> **WHAT YOU NEED TO DO**: Only a slice of the listing below is wanted. Retype the lines from the one containing "возрождении Германии, обладал хорошими" through the one containing "подлинности документа Фегелейн не сомневался.", exactly, both ends included.

> **EXTRACTED RECORDS**:

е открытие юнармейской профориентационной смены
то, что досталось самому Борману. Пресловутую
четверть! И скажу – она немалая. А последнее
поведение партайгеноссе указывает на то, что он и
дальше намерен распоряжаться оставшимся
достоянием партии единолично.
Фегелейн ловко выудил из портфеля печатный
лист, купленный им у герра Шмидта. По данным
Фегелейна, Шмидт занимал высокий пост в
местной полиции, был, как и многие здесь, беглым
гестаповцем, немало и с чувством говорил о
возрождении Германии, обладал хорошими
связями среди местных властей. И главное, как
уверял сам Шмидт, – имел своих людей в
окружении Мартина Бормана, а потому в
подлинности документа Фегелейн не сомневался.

* * *

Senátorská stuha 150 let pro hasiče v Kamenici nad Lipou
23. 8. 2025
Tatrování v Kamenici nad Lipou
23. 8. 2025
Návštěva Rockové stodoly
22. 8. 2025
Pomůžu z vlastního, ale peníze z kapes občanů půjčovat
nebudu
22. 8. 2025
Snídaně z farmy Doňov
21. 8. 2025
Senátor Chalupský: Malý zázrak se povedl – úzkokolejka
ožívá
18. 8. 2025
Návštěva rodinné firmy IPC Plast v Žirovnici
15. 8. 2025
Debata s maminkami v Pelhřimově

==

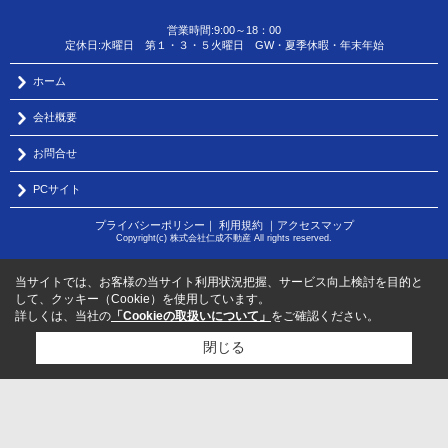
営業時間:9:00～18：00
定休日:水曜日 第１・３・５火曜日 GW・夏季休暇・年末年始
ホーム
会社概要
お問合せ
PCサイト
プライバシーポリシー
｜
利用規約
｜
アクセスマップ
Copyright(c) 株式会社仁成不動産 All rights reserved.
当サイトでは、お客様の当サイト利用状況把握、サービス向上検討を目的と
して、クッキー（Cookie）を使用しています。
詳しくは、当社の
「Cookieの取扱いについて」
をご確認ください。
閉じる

> **EXERCISE ANSWER**:
возрождении Германии, обладал хорошими
связями среди местных властей. И главное, как
уверял сам Шмидт, – имел своих людей в
окружении Мартина Бормана, а потому в
подлинности документа Фегелейн не сомневался.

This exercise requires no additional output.